The Maria Watt Foundation supports and funds organisations responsible for researching cancer in children, teenagers and young adults. Take a look at some of the projects below.

MRD Research

The last national clinical trial for children with ALL, UKALL2003, introduced the ground-breaking minimal residual disease (MRD) test, which was developed by Leukaemia & Lymphoma Research’s scientists in Bristol, with more than £3 million funding from the charity.

The MRD test is a molecular test that can predict how well children will respond to treatment and allows doctors to tailor chemotherapy to the needs of each child. This means that many children, who can be cured with low intensity treatment, are spared the gruelling side effects of chemotherapy. Children who are at greater risk of relapsing are given intensive treatment early on, increasing their chances of being cured.

The test has been so successful that the NHS is now paying for every child diagnosed with ALL in the UK to be given this vital test.

The Maria Watt Foundation has sponsored 10 further clinical trials of MRD research in an effort to improve this further.  Our investment has been given to Dr Sarah Lawson at Birmingham Children’s Hospital who, with support from Dr Julie Irving at the University of Newcastle, is developing a new type of MRD test that is quicker, cheaper and easier to administer, but just as effective. This test uses a technique called flow cytometry to identify leukaemia cells in the blood, rather than the molecular techniques used in the current MRD test.


Young people undergoing treatment for cancer experience accompanying physical side-effects and ‘being tired’ and ‘unable to get around’ causes them significant distress. They consider the physical side effects of treatment as the worst aspect of the disease, significantly affecting their quality of life. Few studies have addressed the measurement of physical symptoms in young people with cancer. However, research has been hindered by the limited number of symptom assessment instruments validated in this population. Tools developed to date have tended to concentrate upon the measurement of single symptoms such as nausea, vomiting and fatigue, or focused upon young people receiving particular treatments such as a bone marrow transplant. The shortage of appropriate, rapid and efficient tools available to comprehensively measure symptoms has resulted in the epidemiology of symptoms in young people remaining poorly characterised with few symptom intervention trials being undertaken. In addition, a meaning-centred approach, in which researchers seek to understand young people’s experiences as they are lived, is missing. Consequently, a complete picture of the cancer symptom trajectory in young people is lacking.

Information and communication technologies have opened up new possibilities in the field of health care. Mobile phone technology provides a creative medium for the development of a system to monitor and support young people receiving chemotherapy. The team at the University of Stirling (now the University of Dundee) have led on this development in adult cancer care. They have developed and evaluated a personal digital assistant (PDA) based advanced symptom management system (ASyMS©) to remote monitor chemotherapy related toxicity. These systems offer creative ways for health professionals to expand upon and deliver patient-centred care. The system stores real-or near-real time information on patients’ symptom experiences, and has the potential to improve the accuracy and completeness of reporting, increase health professionals understanding of patients’ symptom experience, influence the effectiveness of symptom management strategies, and may ultimately improve the cost-effectiveness of healthcare.

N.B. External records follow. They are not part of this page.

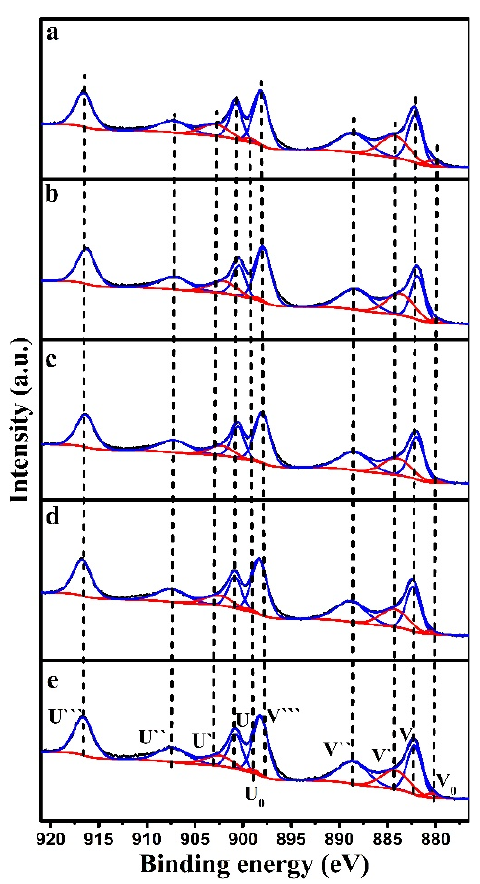
Figure 7. Ce 3d XPS spectra of the CuO/CeO 2 catalysts: ( a ) CeO 2 nr, ( b ) 10%Cu/Ce, ( c ) 20%Cu/Ce, ( d ) 50%Cu/Ce, and ( e ) 80%Cu/Ce.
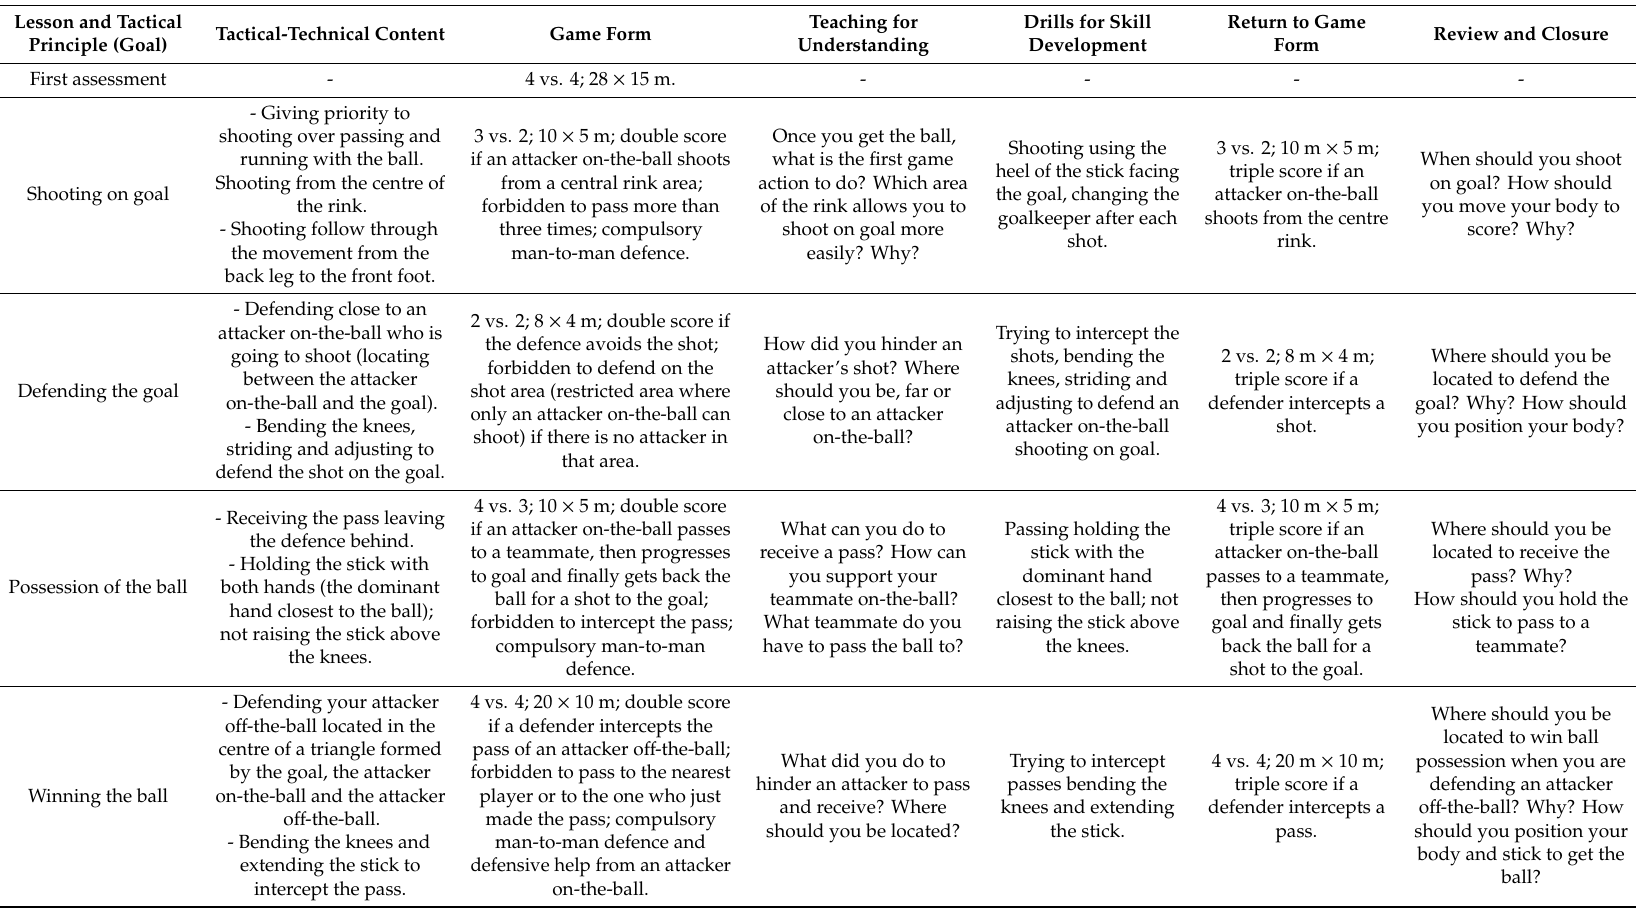
Table 1. Features of the Teaching Games for Understanding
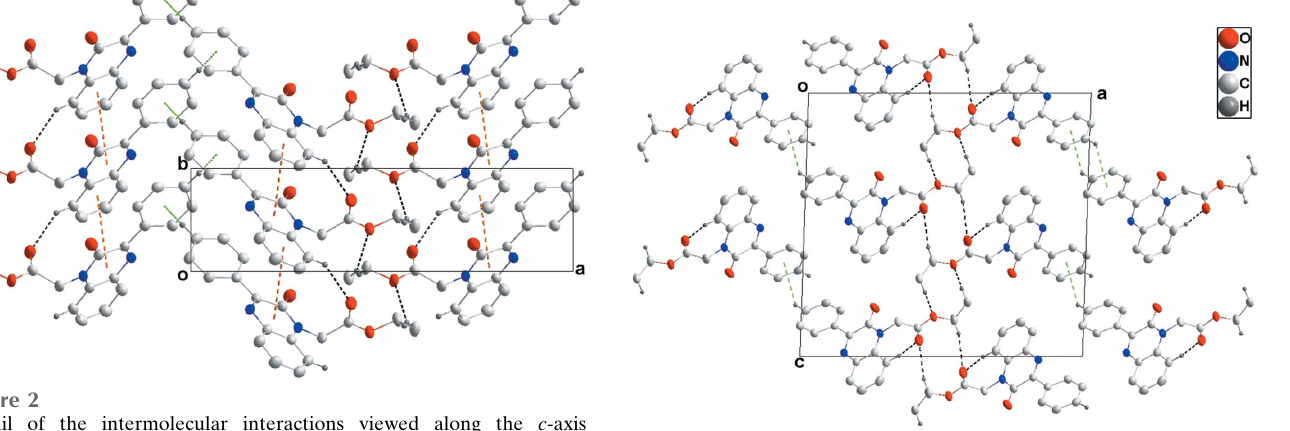
Figure 3 Packing viewed along the b -axis direction with intermolecular inter- actions depicted as in Fig. 2.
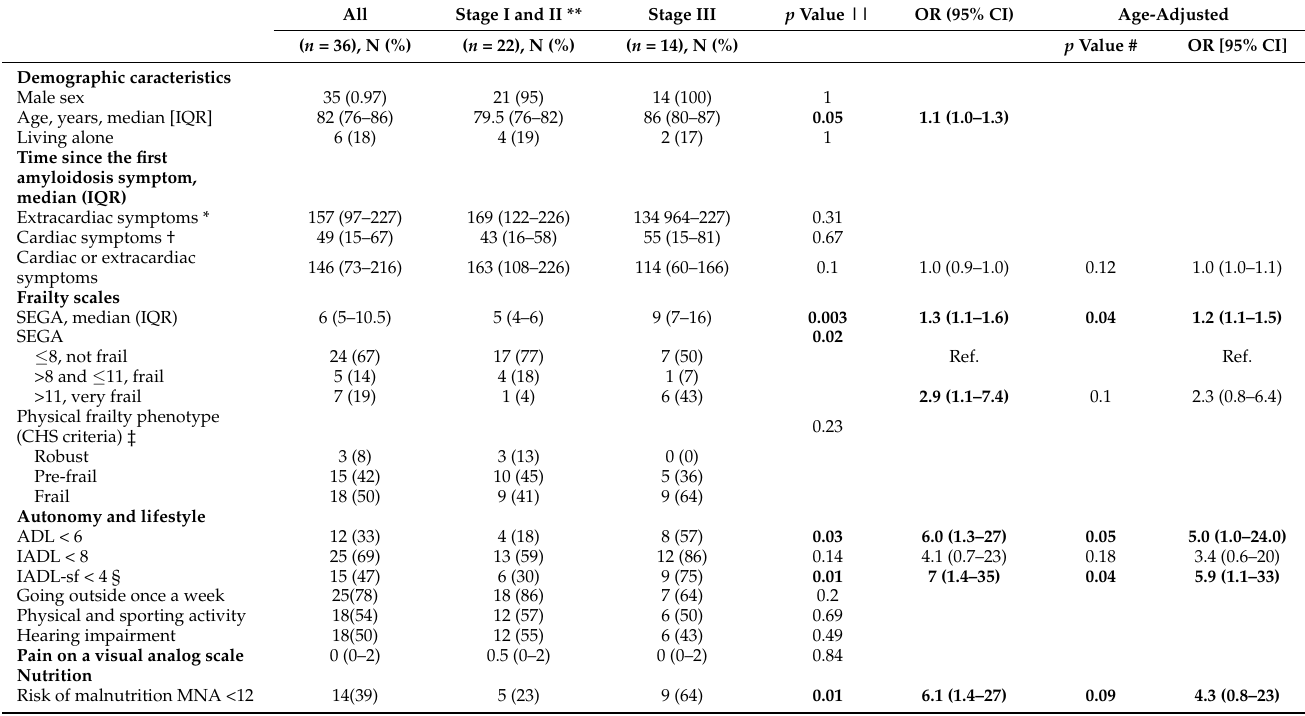
Figure 2. Frequency of frailty, and the relationships between frailty and organ impairment in patients with A-TTRwt-CA. The prevalence of frailty among patients with ATTRwt-CA can be explained by the amyloid fibril infiltration of various organs and tissues, particularly the heart, integumentary system, and nerves. FAB: frontal assessment battery, GDS: geriatric depression scale, IADL: instrumental activity of daily living, MNA: mini nutritional assessment, NYHA: New York heart association, SEGA: short emergency geriatric assessment SPPB: short physical performance battery, 7-CDT: 7-clock drawing test. Table 2. Frailty parameters, according to the Gillmore stage ( n =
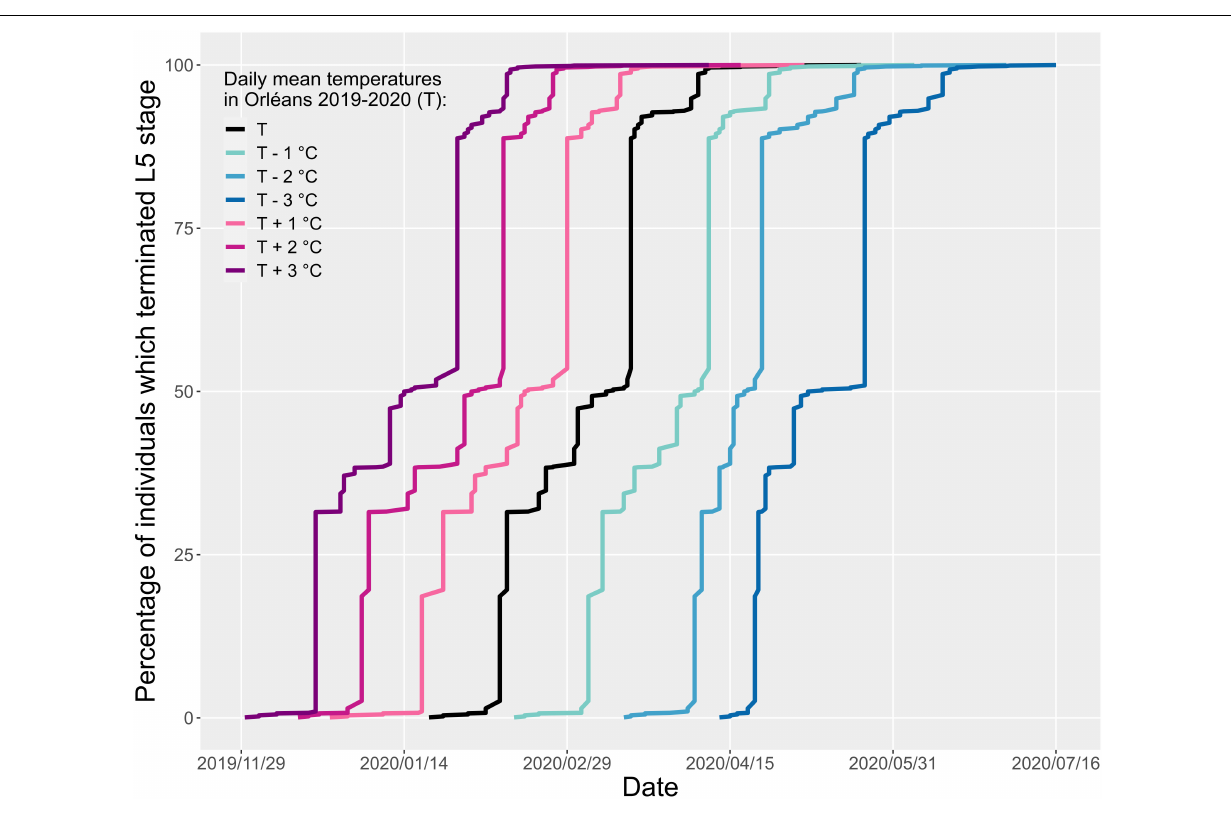
FIGURE 7 | Predicted cumulated percentage of individuals that completed larval development (end of L5) over time, depending on simulated variations of the daily mean temperature in Orléans. This graph represents the times of end of L5 development, depending on arbitrary decrease or increase of temperature. The temperature baseline considered here is the daily mean temperature recorded in Orléans in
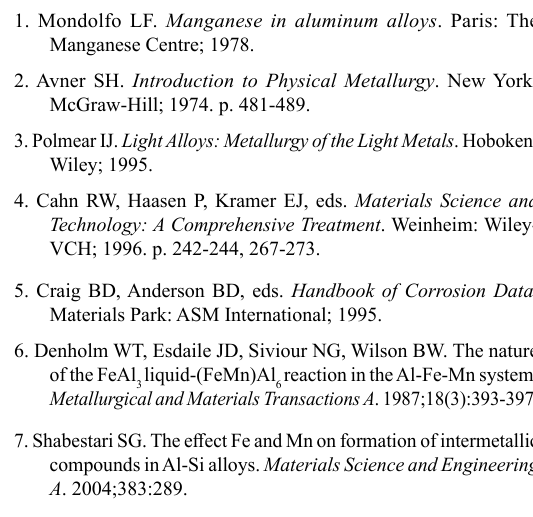
lower the ductility. Thus, as iron level increases, impact on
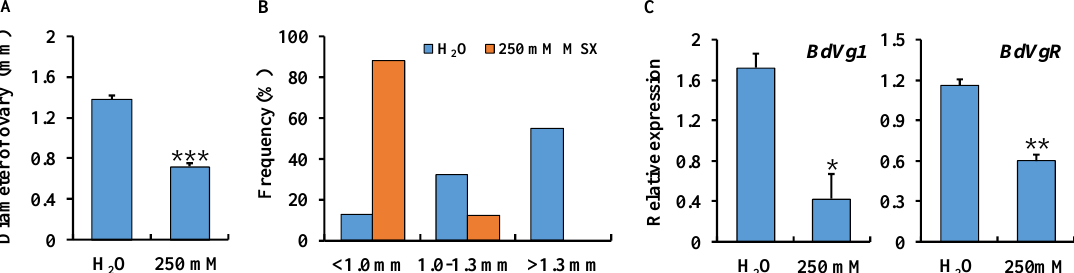
Figure 5. Gene expression of BdGSm ( A ) BdGSc ( B ) and enzymatic activity of glutamine synthetase ( C ) in Bactrocera dorsalis after feeding on the MSX inhibitor. Gene expression was calculated by qBase Plus software. The bar represents the mean gene expression and the error bar represents the positive standard error of the mean. A di ff erent letter on the bar indicates a significant di ff erence analyzed by one-way analysis of variance with a Tukey LSD test using SPSS 19.0 ( P < 0.05). To confirm that enzyme inhibition suppresses ovarian development, we dissected the ovaries of females fed on a high dose of MSX and measured their sizes. The ovarian diameter size of the MSX-fed females was significantly smaller than that of the control ( P < 0.001, Figure 6A). The frequency of each subcategory differed between treatment and control group (Figure 6B). Similar to the RNAi assay, most of the ovaries in the control group were >1.0 mm, while in the MSX group, most of the ovaries were <1.0 mm. The gene expression of a vitellogenin ( BdVg1 ) and vitellogenin receptor ( BdVgR ) was detected, and strong suppression of both BdGSs genes was observed in the high-dose MSX treatment group (Figure 6C).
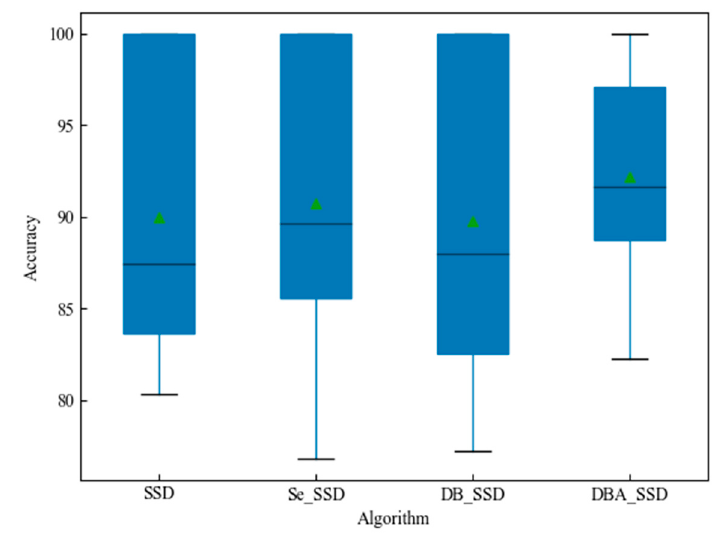
Figure 12. Box diagram of SSD and its improvement algorithm.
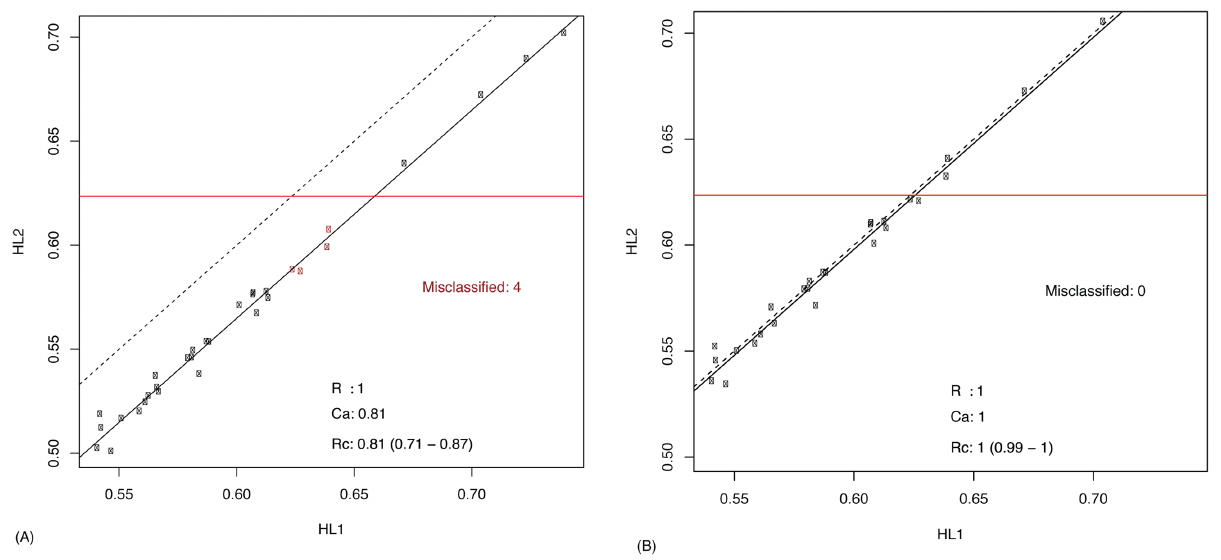
Fig 7. Impact of BE on downstream analysis, illustrated using a HL prognostic model. The x and y axes correspond to risk scores obtained in HL1 and HL2 respectively. The dashed line represents the identity line, and the solid line represents the best linear fit. The horizontal line indicates the threshold used for prediction. The results in (A) correspond to scores not corrected for BE, and in (B) scores are corrected using 3 reference samples that were run in both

Early development work on ASyMS-YG involved: consulting with young people regarding which symptoms should be assessed on the PDA questionnaire (Phase 1); young people using the PDA to send their symptom data, and finding out the young people’s, parents’ and health professionals’ perceptions of the system (Phase 2), developing a ‘risk modelling’ system and self-care guidelines, and conducting a pilot study to test the system and study design of the final stage (Phase 3)

The top five symptoms selected were mouth sores, vomiting, weight loss, nausea and diarrhoea. These symptoms formed the basis of the phone questionnaire with software developed by Kelvin Connect Ltd.